Wednesday, March 19, 2008

Reflux, Endoscopy and My Fears

I've always had a bad stomach. But I have really bad heartburn. At times I feel like I'm having a heart attack. The pain in my chest is so bad that sometimes I'm virtually incapacitated. I've taken Nexium which really helped. Then United Healthcare didn't support Nexium (bastards), so now I'm on Prilosec, which isn't doing as good of a job.

For years, Doctors have suggested I see a GI doctor. So has my wife. But every time the discussion has come down to getting an endoscopy and that's where the conversation stops every time. I have a terrible gag reflex. I haven't even gotten a throat culture in 20 years because I don't want to strangle the doctor. So the thought of having a scope being put down my throat paralyzes me with fear and anxiety.

Now I know that it's the right thing to do. I've heard about the possibility that the reflux could lead to esophageal cancer and other ailments. I've had several friends and colleagues tell me I should and they have stories about other people who have done it. I have not lost sight of the fact that none of them have had the procedure done themselves, but it is all good counsel.

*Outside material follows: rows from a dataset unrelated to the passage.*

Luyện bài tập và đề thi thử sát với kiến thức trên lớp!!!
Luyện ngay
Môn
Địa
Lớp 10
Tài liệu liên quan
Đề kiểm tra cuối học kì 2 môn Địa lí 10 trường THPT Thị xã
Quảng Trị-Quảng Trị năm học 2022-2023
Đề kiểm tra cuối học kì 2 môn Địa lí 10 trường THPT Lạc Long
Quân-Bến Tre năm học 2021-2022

So yesterday I finally broke down and went to a GI...just to talk. I was hoping he would have said the barium milkshake test was enough, but damn him to hell, he said I need the scope (even worse he suggested that in addition to having cut caffeine out of my diet, that I should cut out chocolate!! Heresy I say.). He told me about all of the sedation choices...all of which are conscious sedation options. I was hoping to get general anesthesia and not have to worry. I just don't know if even hopped up on Valium I can even deal with seeing them put the scope down my throat, even if I don't feel it.

So now I have to make a choice. Any thoughts from my legions of loyal readers (besides my wife)?